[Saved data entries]

- - - -

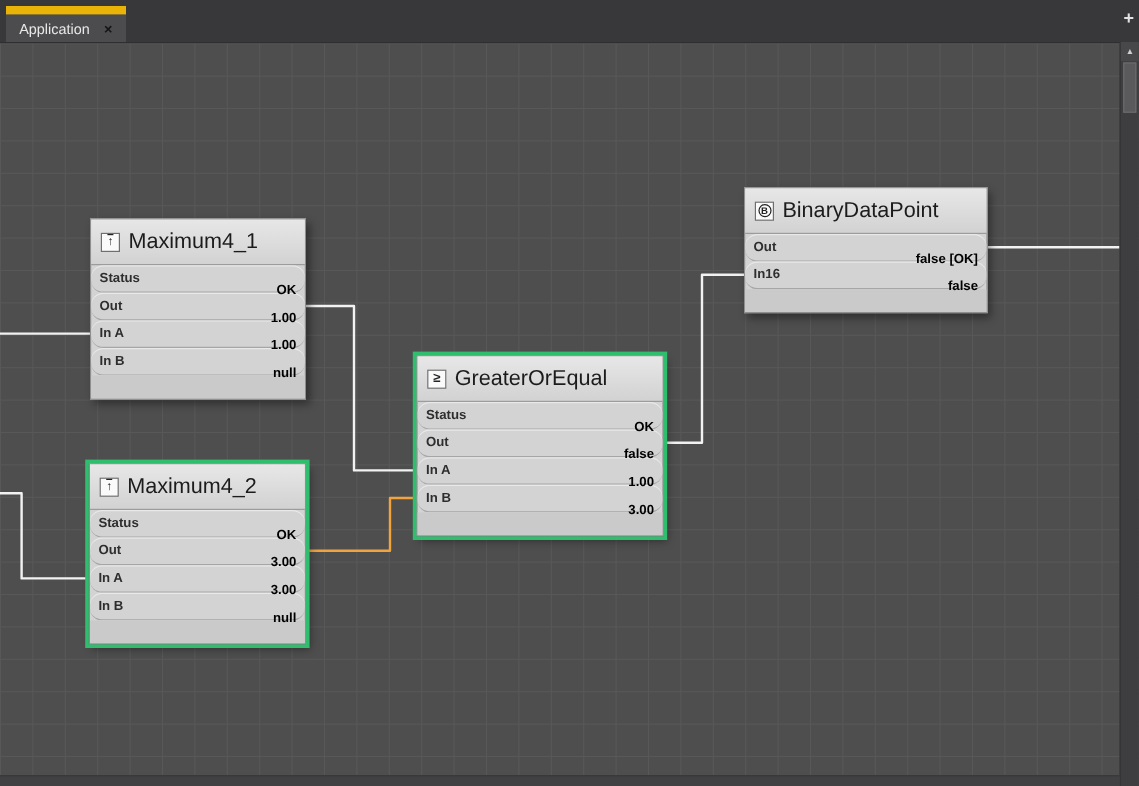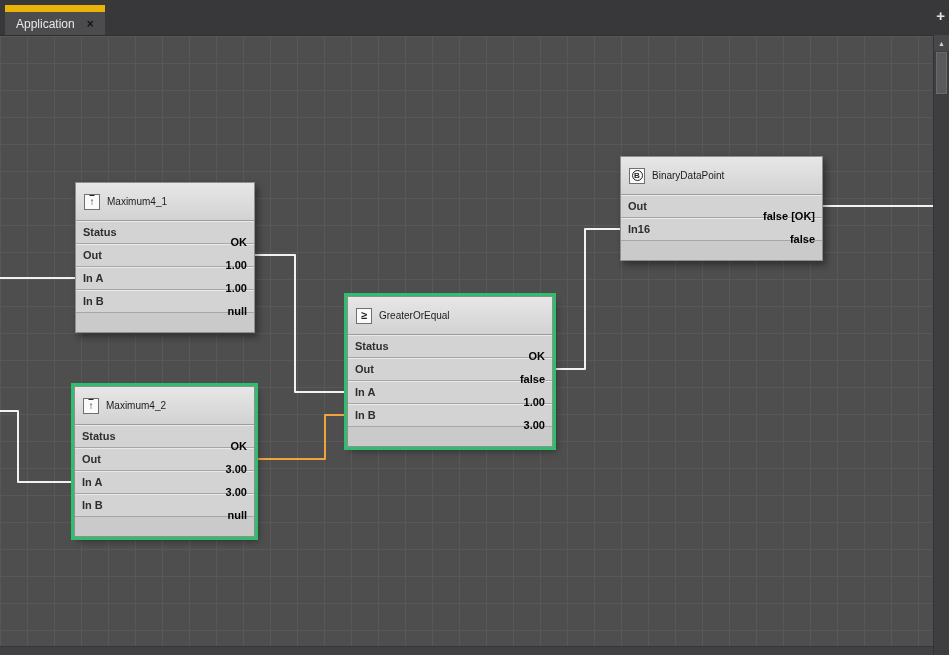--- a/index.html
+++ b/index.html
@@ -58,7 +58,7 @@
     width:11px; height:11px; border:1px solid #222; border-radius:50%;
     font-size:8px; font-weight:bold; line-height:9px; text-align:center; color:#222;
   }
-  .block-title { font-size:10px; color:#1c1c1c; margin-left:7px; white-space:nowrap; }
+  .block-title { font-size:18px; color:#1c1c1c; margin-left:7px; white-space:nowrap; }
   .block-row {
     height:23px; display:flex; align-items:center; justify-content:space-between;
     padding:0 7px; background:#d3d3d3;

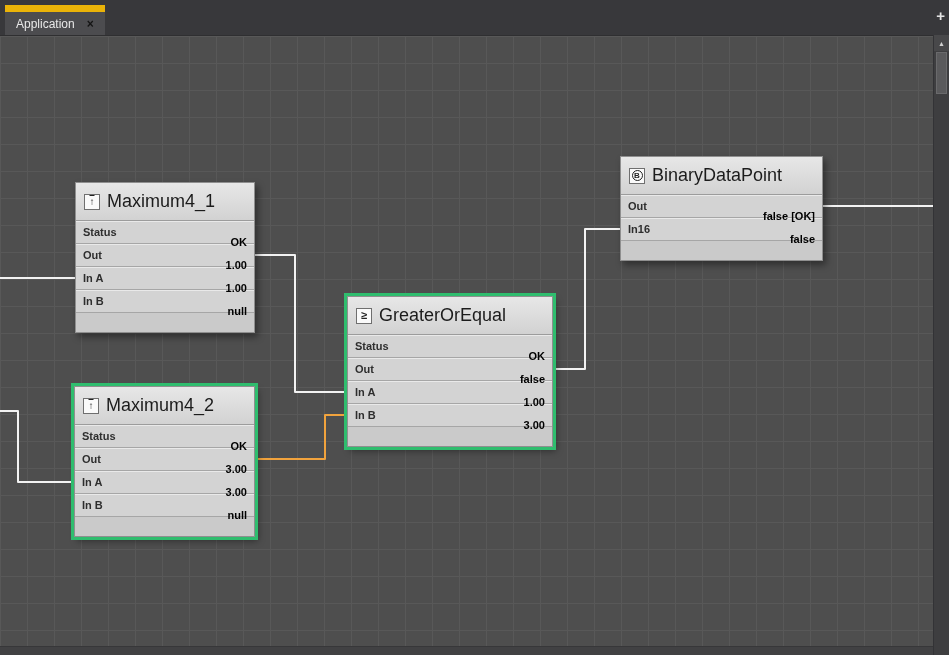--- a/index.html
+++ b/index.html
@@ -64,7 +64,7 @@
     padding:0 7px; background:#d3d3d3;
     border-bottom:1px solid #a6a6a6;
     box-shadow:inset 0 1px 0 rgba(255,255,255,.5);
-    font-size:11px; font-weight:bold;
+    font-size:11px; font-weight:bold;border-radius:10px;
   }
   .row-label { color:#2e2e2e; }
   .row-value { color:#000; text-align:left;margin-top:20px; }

- - - -

AIM OF THE EXERCISE
Look through the entries, and return every line that the word "radius" appears in.

ANSWER
     width:11px; height:11px; border:1px solid #222; border-radius:50%;
+    font-size:11px; font-weight:bold;border-radius:10px;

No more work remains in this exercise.